--- RAW DATA ---

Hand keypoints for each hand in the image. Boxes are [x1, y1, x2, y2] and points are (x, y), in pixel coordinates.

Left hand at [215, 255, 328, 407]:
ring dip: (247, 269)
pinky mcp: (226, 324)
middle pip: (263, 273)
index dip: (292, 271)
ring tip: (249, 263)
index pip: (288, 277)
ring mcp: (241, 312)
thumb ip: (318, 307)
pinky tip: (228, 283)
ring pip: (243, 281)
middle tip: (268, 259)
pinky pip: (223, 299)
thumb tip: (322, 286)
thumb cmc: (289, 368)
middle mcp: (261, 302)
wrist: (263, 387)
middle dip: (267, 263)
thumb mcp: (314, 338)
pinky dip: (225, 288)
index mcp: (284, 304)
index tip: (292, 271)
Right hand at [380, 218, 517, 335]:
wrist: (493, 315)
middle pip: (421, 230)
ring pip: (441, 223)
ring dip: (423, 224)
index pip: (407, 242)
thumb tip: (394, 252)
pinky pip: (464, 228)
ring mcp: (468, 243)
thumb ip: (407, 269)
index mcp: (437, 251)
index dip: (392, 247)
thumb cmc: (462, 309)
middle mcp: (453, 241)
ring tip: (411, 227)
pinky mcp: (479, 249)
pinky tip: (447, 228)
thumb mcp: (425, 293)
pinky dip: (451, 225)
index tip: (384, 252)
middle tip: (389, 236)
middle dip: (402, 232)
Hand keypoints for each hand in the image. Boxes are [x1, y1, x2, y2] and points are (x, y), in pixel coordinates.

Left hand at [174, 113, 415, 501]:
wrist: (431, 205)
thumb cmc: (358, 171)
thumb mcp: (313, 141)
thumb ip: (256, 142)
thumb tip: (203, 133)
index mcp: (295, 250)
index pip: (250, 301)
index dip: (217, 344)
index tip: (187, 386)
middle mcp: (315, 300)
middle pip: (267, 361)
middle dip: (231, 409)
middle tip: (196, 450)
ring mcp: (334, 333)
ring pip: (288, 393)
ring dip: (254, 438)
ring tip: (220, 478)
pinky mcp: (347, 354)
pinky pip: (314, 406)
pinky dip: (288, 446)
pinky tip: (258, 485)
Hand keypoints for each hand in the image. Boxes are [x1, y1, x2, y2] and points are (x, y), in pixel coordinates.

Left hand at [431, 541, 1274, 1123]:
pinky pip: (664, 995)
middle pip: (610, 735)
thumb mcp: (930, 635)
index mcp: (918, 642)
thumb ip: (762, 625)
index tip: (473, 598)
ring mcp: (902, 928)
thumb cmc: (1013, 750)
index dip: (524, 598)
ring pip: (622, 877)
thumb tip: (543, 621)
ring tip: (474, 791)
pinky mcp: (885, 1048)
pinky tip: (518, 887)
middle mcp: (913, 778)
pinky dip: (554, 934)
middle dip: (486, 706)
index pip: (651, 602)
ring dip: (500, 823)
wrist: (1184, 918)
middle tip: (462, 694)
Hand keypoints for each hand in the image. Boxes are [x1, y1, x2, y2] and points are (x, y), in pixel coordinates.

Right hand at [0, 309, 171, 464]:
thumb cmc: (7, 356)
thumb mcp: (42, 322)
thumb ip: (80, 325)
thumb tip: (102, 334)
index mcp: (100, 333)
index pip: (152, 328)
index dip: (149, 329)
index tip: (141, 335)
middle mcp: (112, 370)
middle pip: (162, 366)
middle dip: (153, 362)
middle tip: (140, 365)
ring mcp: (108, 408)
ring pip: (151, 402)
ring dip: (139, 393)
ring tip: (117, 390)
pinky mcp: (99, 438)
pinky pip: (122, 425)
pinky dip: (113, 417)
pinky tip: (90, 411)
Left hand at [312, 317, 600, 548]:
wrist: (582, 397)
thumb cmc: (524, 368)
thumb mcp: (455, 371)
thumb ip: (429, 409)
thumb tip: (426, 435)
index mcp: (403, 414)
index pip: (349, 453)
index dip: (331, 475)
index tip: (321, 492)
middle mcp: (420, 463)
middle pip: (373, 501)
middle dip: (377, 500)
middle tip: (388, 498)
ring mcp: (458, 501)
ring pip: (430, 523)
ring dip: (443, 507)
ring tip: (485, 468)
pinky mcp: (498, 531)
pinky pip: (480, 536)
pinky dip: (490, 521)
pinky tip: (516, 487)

---

» TASK OBJECTIVE:
Retype all of the data exactly. Leave nothing out.

» PROBLEM SOLUTION:
Hand keypoints for each hand in the image. Boxes are [x1, y1, x2, y2] and points are (x, y), in pixel coordinates.

Left hand at [215, 255, 328, 407]:
ring dip: (247, 269)
pinky mcp: (226, 324)
middle pip: (263, 273)
index dip: (292, 271)
ring tip: (249, 263)
index pip: (288, 277)
ring mcp: (241, 312)
thumb ip: (318, 307)
pinky tip: (228, 283)
ring pip: (243, 281)
middle tip: (268, 259)
pinky pip: (223, 299)
thumb tip: (322, 286)
thumb cmc: (289, 368)
middle mcp: (261, 302)
wrist: (263, 387)
middle dip: (267, 263)
thumb mcp: (314, 338)
pinky dip: (225, 288)
index mcp: (284, 304)
index tip: (292, 271)
Right hand at [380, 218, 517, 335]:
wrist: (493, 315)
middle pip: (421, 230)
ring pip: (441, 223)
ring dip: (423, 224)
index pip: (407, 242)
thumb tip: (394, 252)
pinky pip: (464, 228)
ring mcp: (468, 243)
thumb ip: (407, 269)
index mcp: (437, 251)
index dip: (392, 247)
thumb cmc: (462, 309)
middle mcp: (453, 241)
ring tip: (411, 227)
pinky mcp: (479, 249)
pinky tip: (447, 228)
thumb mcp: (425, 293)
pinky dip: (451, 225)
index tip: (384, 252)
middle tip: (389, 236)
middle dip: (402, 232)
Hand keypoints for each hand in the image. Boxes are [x1, y1, x2, y2] and points are (x, y), in pixel coordinates.

Left hand at [174, 113, 415, 501]:
wrist: (431, 205)
thumb cmc: (358, 171)
thumb mcp: (313, 141)
thumb ip: (256, 142)
thumb tip: (203, 133)
index mcp: (295, 250)
index pip: (250, 301)
index dip: (217, 344)
index tip: (187, 386)
middle mcp: (315, 300)
middle pip: (267, 361)
middle dip: (231, 409)
middle tip: (196, 450)
ring mcp: (334, 333)
ring pip: (288, 393)
ring dip: (254, 438)
ring tip: (220, 478)
pinky mcp: (347, 354)
pinky pip: (314, 406)
pinky dip: (288, 446)
pinky tip: (258, 485)
Hand keypoints for each hand in the image. Boxes are [x1, y1, x2, y2] and points are (x, y), in pixel coordinates.

Left hand at [431, 541, 1274, 1123]:
pinky pip: (664, 995)
middle pip: (610, 735)
thumb mcp: (930, 635)
index mcp: (918, 642)
thumb ip: (762, 625)
index tip: (473, 598)
ring mcp: (902, 928)
thumb cmc: (1013, 750)
index dip: (524, 598)
ring pip: (622, 877)
thumb tip: (543, 621)
ring tip: (474, 791)
pinky mcp: (885, 1048)
pinky tip: (518, 887)
middle mcp: (913, 778)
pinky dip: (554, 934)
middle dip: (486, 706)
index pip: (651, 602)
ring dip: (500, 823)
wrist: (1184, 918)
middle tip: (462, 694)
Hand keypoints for each hand in the image. Boxes are [x1, y1, x2, y2] and points are (x, y), in pixel coordinates.

Right hand at [0, 309, 171, 464]:
thumb cmc: (7, 356)
thumb mcp: (42, 322)
thumb ip: (80, 325)
thumb tip: (102, 334)
index mcp: (100, 333)
index pip: (152, 328)
index dip: (149, 329)
index tip: (141, 335)
middle mcp: (112, 370)
middle pip: (162, 366)
middle dip: (153, 362)
middle tip: (140, 365)
ring mcp: (108, 408)
ring pip: (151, 402)
ring dip: (139, 393)
ring tip: (117, 390)
pinky mcp: (99, 438)
pinky pip: (122, 425)
pinky dip: (113, 417)
pinky tip: (90, 411)
Left hand at [312, 317, 600, 548]:
wrist: (582, 397)
thumb cmc: (524, 368)
thumb mcp: (455, 371)
thumb ip: (429, 409)
thumb tip: (426, 435)
index mcp: (403, 414)
index pip: (349, 453)
index dip: (331, 475)
index tip: (321, 492)
middle mcp: (420, 463)
middle pip: (373, 501)
middle dip: (377, 500)
middle tip: (388, 498)
ring mcp: (458, 501)
ring pip: (430, 523)
ring dip: (443, 507)
ring tip: (485, 468)
pinky mcp: (498, 531)
pinky pip: (480, 536)
pinky dip: (490, 521)
pinky tip: (516, 487)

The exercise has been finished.